Copy exactly, please, the lines of the data from its start through the line containing "(656, 603) none -> (1087, 304) //".
*** Begin section ***
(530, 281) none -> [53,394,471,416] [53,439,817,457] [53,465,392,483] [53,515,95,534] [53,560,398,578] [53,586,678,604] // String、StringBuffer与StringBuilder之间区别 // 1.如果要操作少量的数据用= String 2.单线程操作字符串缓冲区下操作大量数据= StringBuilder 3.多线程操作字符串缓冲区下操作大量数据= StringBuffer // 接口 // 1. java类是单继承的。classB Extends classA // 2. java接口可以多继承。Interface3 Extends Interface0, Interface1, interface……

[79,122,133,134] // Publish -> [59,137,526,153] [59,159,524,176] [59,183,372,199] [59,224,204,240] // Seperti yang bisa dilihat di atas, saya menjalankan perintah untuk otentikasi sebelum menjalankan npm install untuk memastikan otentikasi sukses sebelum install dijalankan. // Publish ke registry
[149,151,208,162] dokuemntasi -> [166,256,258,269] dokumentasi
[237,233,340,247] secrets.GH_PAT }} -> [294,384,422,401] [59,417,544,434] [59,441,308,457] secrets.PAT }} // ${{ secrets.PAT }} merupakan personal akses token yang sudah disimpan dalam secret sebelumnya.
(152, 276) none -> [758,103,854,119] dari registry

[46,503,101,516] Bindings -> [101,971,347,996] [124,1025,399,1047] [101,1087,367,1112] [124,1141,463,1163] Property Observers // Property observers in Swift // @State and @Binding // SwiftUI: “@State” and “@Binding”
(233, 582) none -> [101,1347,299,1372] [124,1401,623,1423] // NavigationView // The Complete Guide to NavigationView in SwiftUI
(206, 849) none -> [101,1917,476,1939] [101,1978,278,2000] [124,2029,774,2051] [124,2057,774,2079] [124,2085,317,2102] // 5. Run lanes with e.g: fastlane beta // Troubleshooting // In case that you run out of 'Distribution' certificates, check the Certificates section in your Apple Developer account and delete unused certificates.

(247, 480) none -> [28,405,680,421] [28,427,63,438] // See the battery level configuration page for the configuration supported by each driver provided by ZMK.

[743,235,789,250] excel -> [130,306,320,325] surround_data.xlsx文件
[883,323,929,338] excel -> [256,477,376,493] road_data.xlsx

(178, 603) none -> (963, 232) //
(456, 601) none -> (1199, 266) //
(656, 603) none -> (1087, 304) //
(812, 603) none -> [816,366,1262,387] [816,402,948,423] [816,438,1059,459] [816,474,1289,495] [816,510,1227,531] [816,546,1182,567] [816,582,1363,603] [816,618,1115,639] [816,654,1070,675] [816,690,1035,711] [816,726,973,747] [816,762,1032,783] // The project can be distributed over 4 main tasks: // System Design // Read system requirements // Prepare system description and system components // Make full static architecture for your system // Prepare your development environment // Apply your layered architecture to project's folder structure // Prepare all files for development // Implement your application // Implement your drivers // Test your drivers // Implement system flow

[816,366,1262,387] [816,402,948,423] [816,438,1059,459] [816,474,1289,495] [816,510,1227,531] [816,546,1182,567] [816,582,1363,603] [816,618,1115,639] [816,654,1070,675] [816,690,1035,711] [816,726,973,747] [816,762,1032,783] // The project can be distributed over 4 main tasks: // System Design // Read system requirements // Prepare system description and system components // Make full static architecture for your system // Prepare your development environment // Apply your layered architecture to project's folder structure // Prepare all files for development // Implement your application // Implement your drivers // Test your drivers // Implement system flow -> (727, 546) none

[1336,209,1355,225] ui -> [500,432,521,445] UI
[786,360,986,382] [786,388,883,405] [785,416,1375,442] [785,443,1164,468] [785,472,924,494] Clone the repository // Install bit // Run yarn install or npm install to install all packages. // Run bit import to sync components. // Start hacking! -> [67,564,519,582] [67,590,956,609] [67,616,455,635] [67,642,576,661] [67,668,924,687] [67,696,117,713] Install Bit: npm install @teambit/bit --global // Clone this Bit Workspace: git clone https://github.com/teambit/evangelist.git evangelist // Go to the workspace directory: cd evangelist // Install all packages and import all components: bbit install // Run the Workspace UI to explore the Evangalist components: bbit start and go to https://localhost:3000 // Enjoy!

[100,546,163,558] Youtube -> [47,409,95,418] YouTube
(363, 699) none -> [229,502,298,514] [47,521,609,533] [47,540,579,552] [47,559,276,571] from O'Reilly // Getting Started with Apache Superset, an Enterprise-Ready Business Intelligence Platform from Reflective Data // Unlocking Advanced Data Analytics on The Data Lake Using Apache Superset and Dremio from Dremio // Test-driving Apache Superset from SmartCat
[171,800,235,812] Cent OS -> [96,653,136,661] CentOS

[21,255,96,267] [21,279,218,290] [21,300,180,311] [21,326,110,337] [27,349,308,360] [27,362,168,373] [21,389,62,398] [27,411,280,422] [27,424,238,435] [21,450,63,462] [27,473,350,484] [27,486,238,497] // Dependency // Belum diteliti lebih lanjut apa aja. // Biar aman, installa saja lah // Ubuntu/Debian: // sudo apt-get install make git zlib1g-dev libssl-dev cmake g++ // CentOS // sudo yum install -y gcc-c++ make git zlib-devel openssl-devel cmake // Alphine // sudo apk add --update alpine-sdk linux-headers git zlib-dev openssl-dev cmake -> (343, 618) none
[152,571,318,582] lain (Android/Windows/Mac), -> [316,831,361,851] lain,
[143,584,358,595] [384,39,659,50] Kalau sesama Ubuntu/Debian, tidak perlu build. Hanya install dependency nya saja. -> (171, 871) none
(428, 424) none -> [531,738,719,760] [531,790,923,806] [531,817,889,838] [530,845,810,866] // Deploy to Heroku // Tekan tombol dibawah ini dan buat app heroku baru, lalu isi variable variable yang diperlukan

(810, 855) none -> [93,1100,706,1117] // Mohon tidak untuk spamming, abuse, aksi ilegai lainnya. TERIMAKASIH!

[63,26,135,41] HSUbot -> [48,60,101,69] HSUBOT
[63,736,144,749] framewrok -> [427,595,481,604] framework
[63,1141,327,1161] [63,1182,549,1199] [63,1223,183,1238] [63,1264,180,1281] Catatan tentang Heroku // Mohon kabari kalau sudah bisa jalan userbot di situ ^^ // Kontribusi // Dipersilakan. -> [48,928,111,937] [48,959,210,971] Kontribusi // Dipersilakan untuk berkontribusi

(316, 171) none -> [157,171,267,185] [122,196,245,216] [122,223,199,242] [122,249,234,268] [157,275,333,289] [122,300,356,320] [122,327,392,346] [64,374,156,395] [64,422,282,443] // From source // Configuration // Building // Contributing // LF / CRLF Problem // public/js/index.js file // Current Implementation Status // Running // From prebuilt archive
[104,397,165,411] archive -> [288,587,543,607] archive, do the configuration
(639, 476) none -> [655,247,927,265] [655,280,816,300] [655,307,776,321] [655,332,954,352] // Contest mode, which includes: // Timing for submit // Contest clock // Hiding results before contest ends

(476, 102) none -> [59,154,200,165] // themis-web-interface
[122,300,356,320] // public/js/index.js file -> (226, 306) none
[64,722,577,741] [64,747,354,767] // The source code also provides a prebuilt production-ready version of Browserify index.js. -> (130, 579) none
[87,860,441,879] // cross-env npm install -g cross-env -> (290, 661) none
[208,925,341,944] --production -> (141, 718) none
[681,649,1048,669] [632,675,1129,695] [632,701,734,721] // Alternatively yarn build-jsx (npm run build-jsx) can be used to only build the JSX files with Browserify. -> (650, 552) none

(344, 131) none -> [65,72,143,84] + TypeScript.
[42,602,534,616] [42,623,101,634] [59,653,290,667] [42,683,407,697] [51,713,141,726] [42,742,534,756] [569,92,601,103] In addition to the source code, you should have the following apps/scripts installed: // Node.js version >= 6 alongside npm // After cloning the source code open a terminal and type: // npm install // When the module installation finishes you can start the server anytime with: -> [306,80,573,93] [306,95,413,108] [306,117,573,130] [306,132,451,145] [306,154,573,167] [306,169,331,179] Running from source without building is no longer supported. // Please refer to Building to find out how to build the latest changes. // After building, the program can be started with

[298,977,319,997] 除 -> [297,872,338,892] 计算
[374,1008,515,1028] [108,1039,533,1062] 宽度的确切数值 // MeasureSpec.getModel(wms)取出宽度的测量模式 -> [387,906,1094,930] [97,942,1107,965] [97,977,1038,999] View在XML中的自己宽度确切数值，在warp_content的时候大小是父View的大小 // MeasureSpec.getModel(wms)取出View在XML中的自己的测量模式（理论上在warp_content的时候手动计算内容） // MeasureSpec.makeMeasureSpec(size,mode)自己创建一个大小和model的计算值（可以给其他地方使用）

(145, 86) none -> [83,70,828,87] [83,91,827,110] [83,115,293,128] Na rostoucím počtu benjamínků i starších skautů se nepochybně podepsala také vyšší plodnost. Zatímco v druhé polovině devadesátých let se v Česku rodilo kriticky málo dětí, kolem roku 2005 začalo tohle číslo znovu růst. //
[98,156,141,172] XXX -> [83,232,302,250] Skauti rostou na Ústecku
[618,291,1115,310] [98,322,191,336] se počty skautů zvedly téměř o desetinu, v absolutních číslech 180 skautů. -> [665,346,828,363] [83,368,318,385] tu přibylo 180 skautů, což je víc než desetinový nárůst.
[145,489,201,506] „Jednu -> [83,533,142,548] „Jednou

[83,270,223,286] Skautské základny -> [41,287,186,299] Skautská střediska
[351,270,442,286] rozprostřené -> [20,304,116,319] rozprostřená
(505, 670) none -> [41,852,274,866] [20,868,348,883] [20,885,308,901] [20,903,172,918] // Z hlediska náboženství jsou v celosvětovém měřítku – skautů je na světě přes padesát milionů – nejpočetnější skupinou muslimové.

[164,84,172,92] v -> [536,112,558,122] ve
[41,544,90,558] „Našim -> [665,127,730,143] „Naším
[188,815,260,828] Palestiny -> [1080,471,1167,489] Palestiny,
*** End section ***
▶ **RESULT OF THE EXERCISE**:
(530, 281) none -> [53,394,471,416] [53,439,817,457] [53,465,392,483] [53,515,95,534] [53,560,398,578] [53,586,678,604] // String、StringBuffer与StringBuilder之间区别 // 1.如果要操作少量的数据用= String 2.单线程操作字符串缓冲区下操作大量数据= StringBuilder 3.多线程操作字符串缓冲区下操作大量数据= StringBuffer // 接口 // 1. java类是单继承的。classB Extends classA // 2. java接口可以多继承。Interface3 Extends Interface0, Interface1, interface……

[79,122,133,134] // Publish -> [59,137,526,153] [59,159,524,176] [59,183,372,199] [59,224,204,240] // Seperti yang bisa dilihat di atas, saya menjalankan perintah untuk otentikasi sebelum menjalankan npm install untuk memastikan otentikasi sukses sebelum install dijalankan. // Publish ke registry
[149,151,208,162] dokuemntasi -> [166,256,258,269] dokumentasi
[237,233,340,247] secrets.GH_PAT }} -> [294,384,422,401] [59,417,544,434] [59,441,308,457] secrets.PAT }} // ${{ secrets.PAT }} merupakan personal akses token yang sudah disimpan dalam secret sebelumnya.
(152, 276) none -> [758,103,854,119] dari registry

[46,503,101,516] Bindings -> [101,971,347,996] [124,1025,399,1047] [101,1087,367,1112] [124,1141,463,1163] Property Observers // Property observers in Swift // @State and @Binding // SwiftUI: “@State” and “@Binding”
(233, 582) none -> [101,1347,299,1372] [124,1401,623,1423] // NavigationView // The Complete Guide to NavigationView in SwiftUI
(206, 849) none -> [101,1917,476,1939] [101,1978,278,2000] [124,2029,774,2051] [124,2057,774,2079] [124,2085,317,2102] // 5. Run lanes with e.g: fastlane beta // Troubleshooting // In case that you run out of 'Distribution' certificates, check the Certificates section in your Apple Developer account and delete unused certificates.

(247, 480) none -> [28,405,680,421] [28,427,63,438] // See the battery level configuration page for the configuration supported by each driver provided by ZMK.

[743,235,789,250] excel -> [130,306,320,325] surround_data.xlsx文件
[883,323,929,338] excel -> [256,477,376,493] road_data.xlsx

(178, 603) none -> (963, 232) //
(456, 601) none -> (1199, 266) //
(656, 603) none -> (1087, 304) //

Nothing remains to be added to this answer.